What is being asked —
Answer the following questions about the article below on the charges against S&P and Fitch in Italy.
1. In which city is the court that Michele Ruggiero asked to indict the rating officials?
2. How many of the officials are from S&P, and how many are from Fitch Ratings?
3. Which Fitch official was named in the legal filings, and what is his role?

BEGIN Extract

S&P and Fitch accused of market manipulation in Italy

Italian prosecutors have filed charges against Deven Sharma, the former president of Standard & Poor’s, and six other credit rating officials for issuing downgrades that destablised the country and fuelled the debt crisis.

A closeup taken on December 31, 2011 in Lille, shows triple
Italian prosecutors claim downgrades from S&P and Fitch destablised Italy and exacerbated the eurozone debt crisis Credit: Photo: AFP

Prosecutor Michele Ruggiero has asked a court in Trani, Italy to indict five S&P employees and two from Fitch Ratings for market manipulation, in a move that could trigger a raft of similar claims against rating setters around the world.

Mr Ruggiero, who has pursued the agencies since they placed Italy on negative watch last summer, accused them of “aggravated and continuous…market abuse”. He claimed they leaked “biased and distorted information” about Italy’s financial stability to traders.

In a statement, he said the rating agencies had tried to “destabilise Italy’s image, prestige and credit confidence on the financial markets, alter the value of Italian bonds by depreciating them [and] weaken the euro”.

As well as Mr Sharma, president of S&P from 2007 and 2011, the operational director for Fitch, David Riley, was also named in the legal filings.

END Extract
BEGIN Records supplied

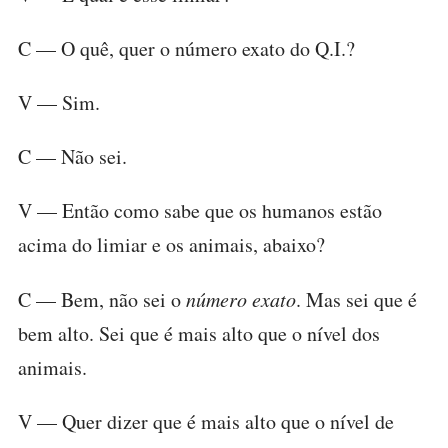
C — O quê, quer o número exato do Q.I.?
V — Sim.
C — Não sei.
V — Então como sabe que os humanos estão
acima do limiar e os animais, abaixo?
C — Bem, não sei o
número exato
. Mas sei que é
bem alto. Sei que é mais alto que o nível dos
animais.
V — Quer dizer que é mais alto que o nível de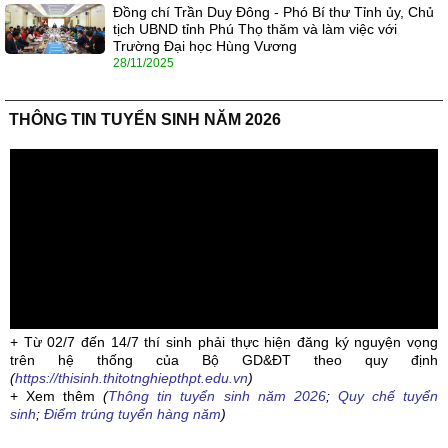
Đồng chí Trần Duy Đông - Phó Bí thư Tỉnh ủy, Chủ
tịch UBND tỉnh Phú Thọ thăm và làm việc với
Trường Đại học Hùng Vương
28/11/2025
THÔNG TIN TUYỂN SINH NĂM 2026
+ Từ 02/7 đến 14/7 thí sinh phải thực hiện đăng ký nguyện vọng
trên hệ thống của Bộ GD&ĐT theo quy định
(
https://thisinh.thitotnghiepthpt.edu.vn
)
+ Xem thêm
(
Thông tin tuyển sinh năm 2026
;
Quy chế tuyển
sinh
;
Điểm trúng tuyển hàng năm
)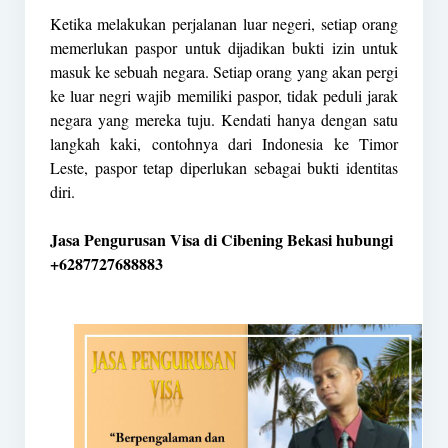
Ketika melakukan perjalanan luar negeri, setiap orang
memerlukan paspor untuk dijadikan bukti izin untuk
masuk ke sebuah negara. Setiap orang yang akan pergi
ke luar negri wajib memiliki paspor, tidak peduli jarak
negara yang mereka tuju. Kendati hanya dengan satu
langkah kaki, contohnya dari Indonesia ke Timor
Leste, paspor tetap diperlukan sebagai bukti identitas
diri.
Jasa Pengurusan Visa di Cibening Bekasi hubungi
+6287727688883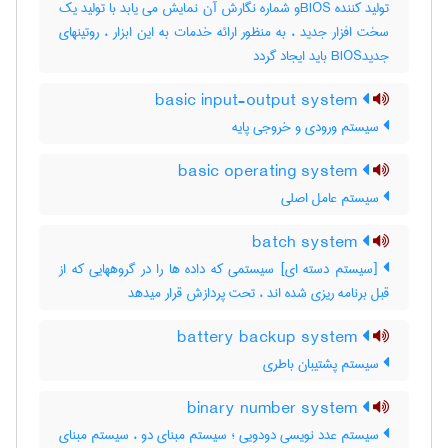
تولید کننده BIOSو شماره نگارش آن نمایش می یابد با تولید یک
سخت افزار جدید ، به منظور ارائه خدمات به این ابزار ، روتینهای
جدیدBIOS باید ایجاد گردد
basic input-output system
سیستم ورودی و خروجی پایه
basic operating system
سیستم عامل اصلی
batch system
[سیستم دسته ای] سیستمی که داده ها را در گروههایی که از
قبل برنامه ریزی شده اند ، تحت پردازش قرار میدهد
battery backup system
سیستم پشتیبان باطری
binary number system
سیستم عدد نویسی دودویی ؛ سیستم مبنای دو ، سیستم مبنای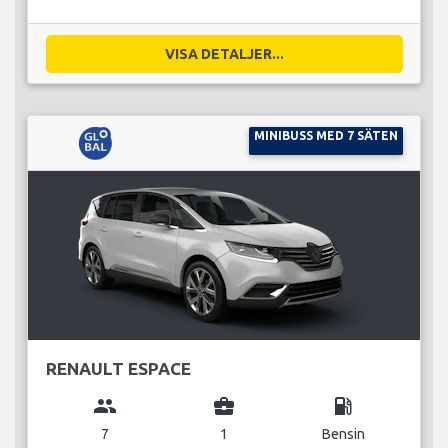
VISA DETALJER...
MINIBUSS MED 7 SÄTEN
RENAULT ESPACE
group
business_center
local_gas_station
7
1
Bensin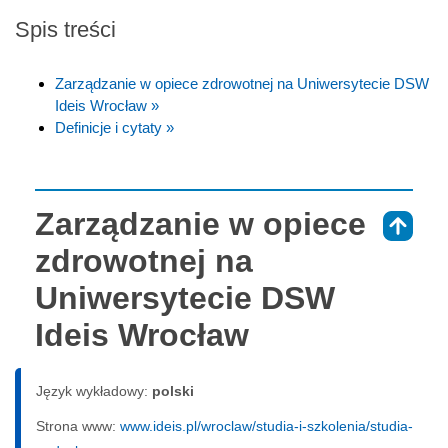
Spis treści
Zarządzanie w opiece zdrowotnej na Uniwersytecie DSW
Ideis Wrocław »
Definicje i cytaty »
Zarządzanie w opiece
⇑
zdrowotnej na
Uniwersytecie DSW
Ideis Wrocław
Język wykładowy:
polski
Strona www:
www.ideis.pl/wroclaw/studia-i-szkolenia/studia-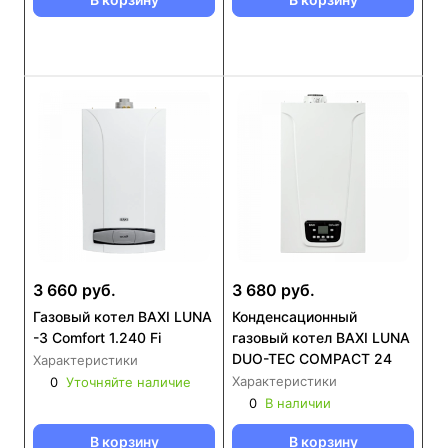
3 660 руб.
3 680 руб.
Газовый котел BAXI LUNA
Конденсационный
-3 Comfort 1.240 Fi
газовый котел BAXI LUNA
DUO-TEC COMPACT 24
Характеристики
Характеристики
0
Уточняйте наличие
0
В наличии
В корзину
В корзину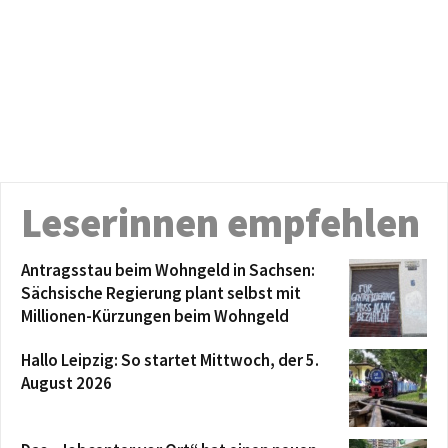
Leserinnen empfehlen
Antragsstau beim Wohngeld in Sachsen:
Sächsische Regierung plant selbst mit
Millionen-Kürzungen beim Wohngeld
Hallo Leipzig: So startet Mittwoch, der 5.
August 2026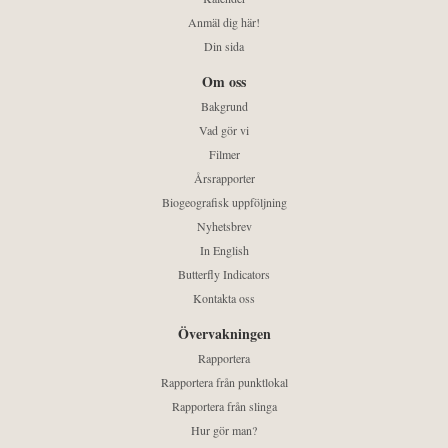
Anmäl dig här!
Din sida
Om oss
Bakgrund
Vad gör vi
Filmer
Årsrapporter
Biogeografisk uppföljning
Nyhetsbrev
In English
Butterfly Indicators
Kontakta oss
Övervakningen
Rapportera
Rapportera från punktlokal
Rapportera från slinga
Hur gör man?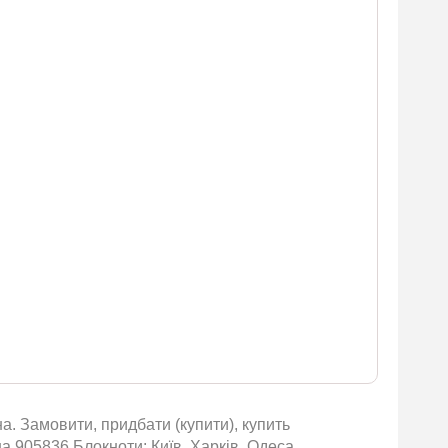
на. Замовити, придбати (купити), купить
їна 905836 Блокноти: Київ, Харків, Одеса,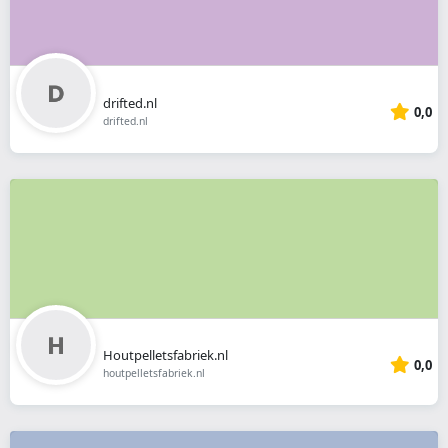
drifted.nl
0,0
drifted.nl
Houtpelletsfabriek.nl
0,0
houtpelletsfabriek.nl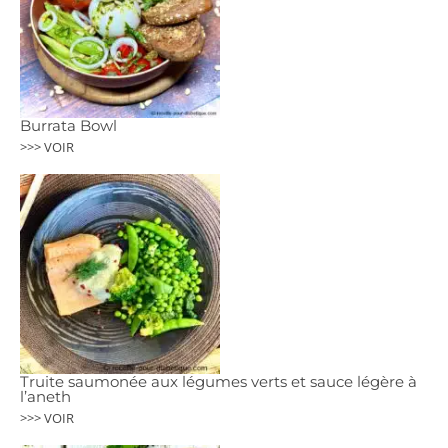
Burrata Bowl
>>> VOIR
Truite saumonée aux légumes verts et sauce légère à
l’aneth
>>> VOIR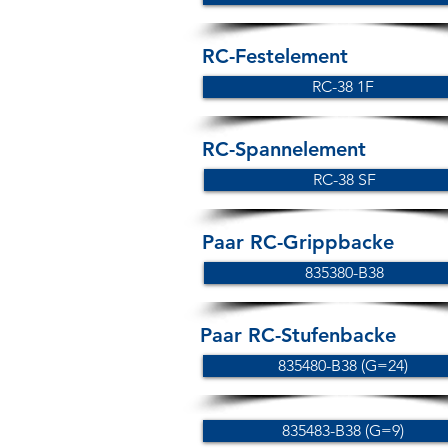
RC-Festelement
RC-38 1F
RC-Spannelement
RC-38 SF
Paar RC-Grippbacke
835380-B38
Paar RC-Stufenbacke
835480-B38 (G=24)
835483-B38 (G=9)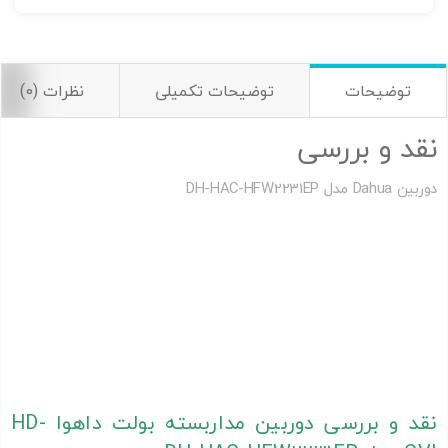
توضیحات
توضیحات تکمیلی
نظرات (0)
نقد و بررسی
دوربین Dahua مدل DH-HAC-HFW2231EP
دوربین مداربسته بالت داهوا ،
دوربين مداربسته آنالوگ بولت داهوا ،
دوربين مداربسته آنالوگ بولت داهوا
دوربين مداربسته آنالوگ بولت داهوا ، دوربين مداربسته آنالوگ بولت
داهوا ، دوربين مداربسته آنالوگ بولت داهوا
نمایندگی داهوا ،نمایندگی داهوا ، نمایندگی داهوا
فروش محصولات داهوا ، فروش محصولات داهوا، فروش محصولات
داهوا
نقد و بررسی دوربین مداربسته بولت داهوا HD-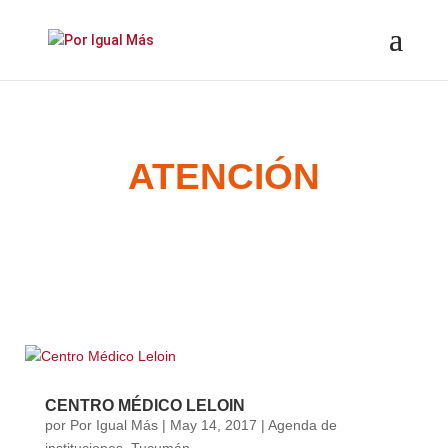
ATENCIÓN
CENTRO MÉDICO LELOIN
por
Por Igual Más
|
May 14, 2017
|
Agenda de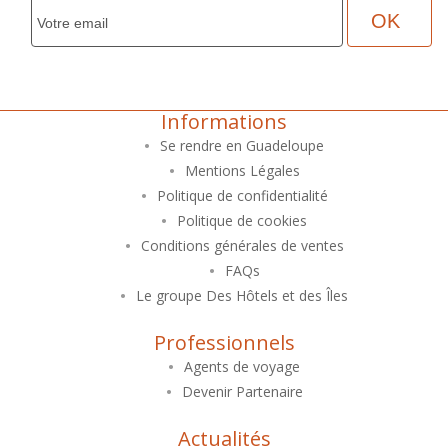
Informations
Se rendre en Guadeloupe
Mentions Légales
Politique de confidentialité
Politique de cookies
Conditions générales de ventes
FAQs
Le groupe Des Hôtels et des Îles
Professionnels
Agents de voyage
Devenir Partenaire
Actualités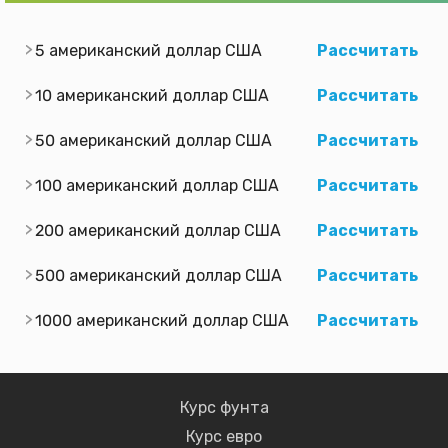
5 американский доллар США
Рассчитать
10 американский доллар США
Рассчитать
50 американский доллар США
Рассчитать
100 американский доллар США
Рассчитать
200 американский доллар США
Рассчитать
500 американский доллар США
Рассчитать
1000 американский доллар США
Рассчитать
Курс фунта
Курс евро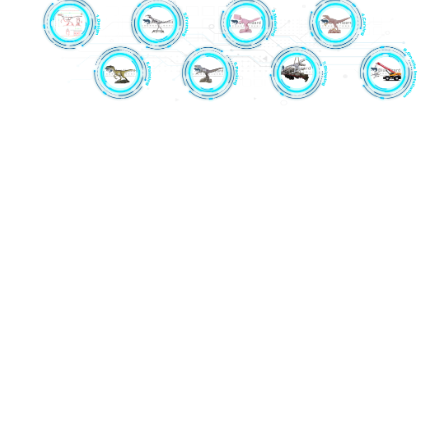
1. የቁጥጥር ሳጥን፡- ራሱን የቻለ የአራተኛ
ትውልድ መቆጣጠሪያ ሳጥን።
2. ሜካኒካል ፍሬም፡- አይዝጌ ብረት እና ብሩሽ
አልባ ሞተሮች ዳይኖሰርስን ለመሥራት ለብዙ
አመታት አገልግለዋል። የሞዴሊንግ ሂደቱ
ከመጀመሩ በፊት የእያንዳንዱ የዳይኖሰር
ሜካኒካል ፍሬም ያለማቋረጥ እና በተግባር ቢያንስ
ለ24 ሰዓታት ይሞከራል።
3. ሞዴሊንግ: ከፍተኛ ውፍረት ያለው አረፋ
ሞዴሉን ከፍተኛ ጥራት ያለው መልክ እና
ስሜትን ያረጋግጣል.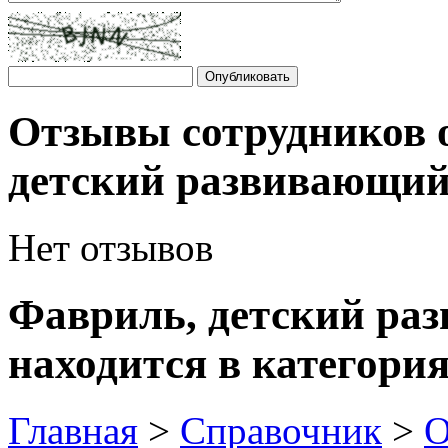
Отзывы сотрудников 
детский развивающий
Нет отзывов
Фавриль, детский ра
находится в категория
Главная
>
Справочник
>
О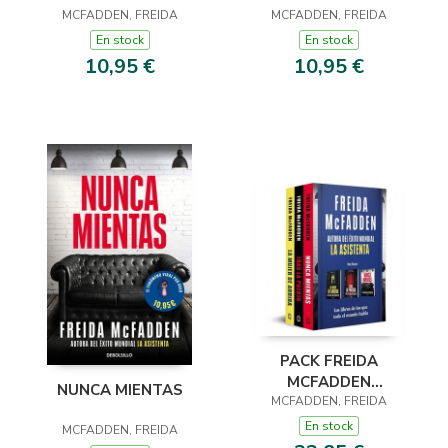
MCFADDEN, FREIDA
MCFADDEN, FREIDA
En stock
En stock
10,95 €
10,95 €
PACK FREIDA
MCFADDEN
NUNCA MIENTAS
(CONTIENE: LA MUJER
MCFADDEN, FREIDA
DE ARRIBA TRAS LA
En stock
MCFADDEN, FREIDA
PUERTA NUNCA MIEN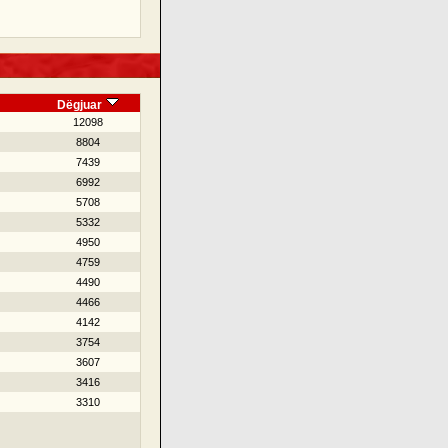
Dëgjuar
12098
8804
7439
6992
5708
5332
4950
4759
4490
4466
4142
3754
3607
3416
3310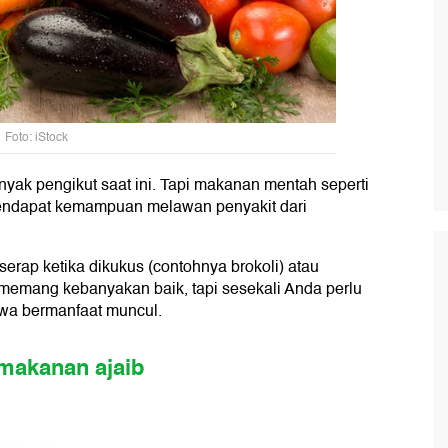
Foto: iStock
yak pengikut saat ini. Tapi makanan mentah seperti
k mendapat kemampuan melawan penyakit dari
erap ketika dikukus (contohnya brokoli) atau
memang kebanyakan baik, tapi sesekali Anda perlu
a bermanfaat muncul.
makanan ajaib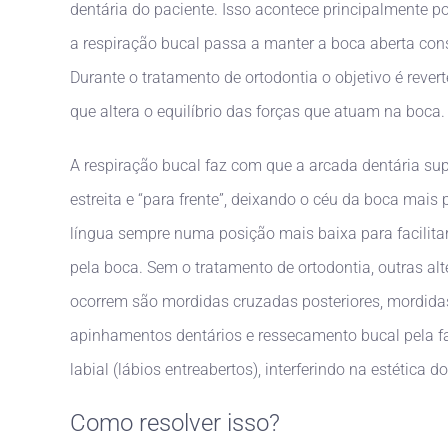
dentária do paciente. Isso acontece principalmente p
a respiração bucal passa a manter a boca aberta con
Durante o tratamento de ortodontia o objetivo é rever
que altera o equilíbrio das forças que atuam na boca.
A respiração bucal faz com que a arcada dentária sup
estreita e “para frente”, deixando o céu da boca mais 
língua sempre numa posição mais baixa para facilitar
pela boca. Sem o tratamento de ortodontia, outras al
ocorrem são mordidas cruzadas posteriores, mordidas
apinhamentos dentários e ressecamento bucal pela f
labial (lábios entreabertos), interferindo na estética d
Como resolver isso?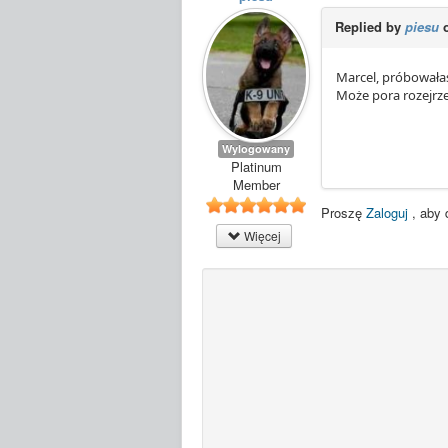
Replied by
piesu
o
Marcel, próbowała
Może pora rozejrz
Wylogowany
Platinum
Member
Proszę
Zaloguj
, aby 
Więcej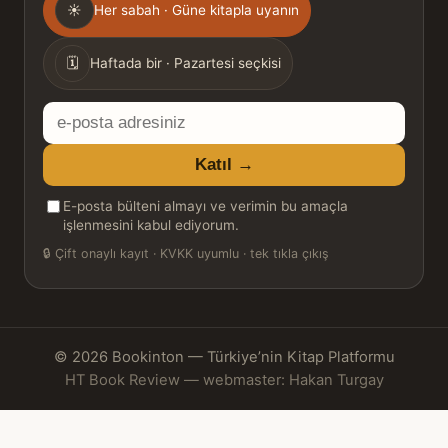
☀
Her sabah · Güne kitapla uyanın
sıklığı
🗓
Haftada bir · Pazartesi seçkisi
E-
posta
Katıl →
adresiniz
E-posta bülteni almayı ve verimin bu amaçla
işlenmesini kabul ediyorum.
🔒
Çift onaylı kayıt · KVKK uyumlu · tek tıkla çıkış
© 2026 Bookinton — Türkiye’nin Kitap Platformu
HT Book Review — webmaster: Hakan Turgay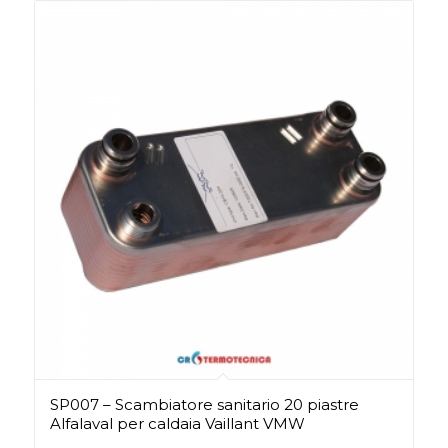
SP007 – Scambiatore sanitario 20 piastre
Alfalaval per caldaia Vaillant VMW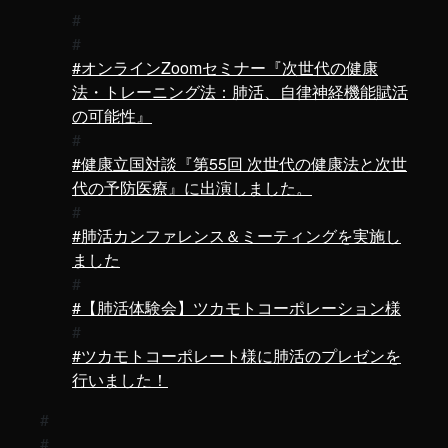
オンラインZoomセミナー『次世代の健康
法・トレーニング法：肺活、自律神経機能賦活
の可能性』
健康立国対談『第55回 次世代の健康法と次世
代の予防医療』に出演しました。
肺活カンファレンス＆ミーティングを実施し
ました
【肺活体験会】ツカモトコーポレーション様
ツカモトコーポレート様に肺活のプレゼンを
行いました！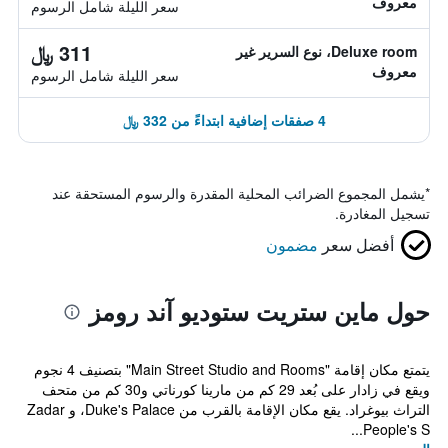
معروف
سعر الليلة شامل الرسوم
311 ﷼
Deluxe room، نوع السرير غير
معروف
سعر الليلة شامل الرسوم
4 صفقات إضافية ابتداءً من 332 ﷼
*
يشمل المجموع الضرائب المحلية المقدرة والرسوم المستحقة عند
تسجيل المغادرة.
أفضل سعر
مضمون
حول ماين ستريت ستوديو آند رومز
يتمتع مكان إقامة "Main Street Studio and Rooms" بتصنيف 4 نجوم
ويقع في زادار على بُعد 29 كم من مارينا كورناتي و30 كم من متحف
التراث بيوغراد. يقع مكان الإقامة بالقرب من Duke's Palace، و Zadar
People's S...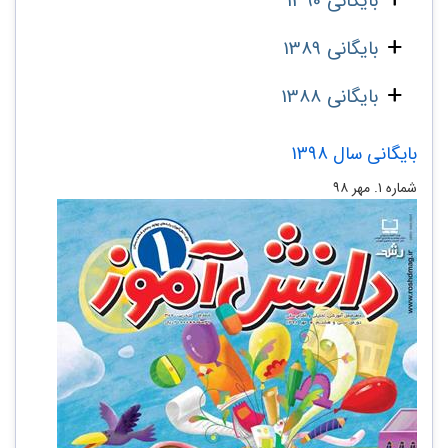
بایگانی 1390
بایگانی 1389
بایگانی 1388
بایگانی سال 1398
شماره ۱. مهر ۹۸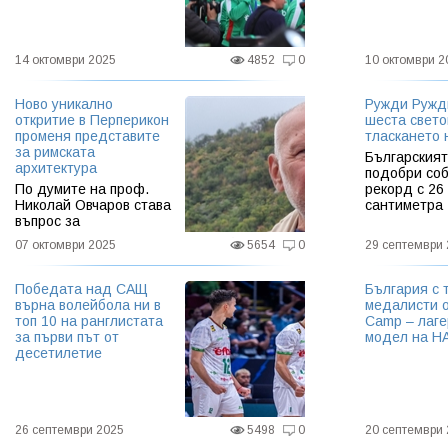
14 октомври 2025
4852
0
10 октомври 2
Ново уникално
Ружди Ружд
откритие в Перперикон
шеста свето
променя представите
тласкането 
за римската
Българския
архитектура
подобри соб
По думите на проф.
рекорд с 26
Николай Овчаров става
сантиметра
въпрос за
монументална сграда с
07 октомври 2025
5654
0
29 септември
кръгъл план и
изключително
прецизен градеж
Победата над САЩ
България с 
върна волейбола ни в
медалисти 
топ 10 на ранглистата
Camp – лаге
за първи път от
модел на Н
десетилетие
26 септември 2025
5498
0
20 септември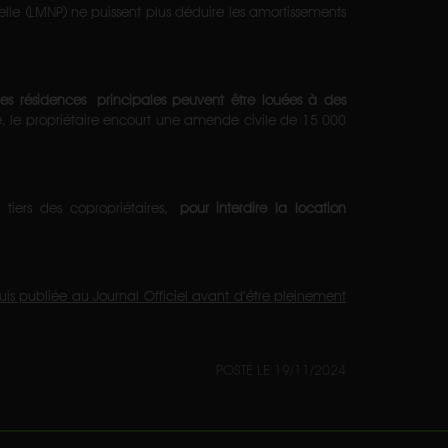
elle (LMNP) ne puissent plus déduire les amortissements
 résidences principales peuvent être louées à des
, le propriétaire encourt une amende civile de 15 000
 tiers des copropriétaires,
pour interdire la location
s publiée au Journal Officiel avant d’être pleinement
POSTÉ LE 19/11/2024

END Records supplied

Task result —
1. Trani, Italy.
2. Five are from S&P and two are from Fitch Ratings.
3. David Riley, Fitch's operational director.